Exercise description
Set down exactly the lines of the listing below that begin at the one containing "Hamas auf Israel" and end at the last line, both included.

Data in this exercise
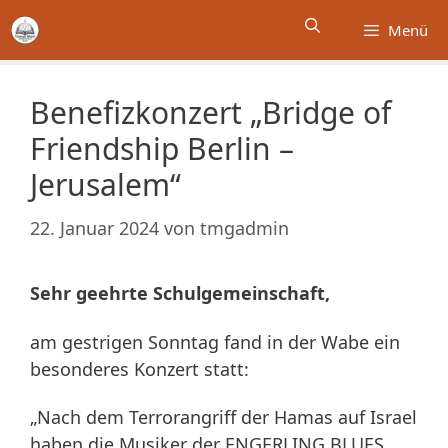
Zum
Menü
Inhalt
springen
Benefizkonzert „Bridge of
Friendship Berlin –
Jerusalem“
22. Januar 2024
von
tmgadmin
Sehr geehrte Schulgemeinschaft,
am gestrigen Sonntag fand in der Wabe ein
besonderes Konzert statt:
„Nach dem Terrorangriff der Hamas auf Israel
haben die Musiker der ENGERLING BLUES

Task solution
„Nach dem Terrorangriff der Hamas auf Israel
haben die Musiker der ENGERLING BLUES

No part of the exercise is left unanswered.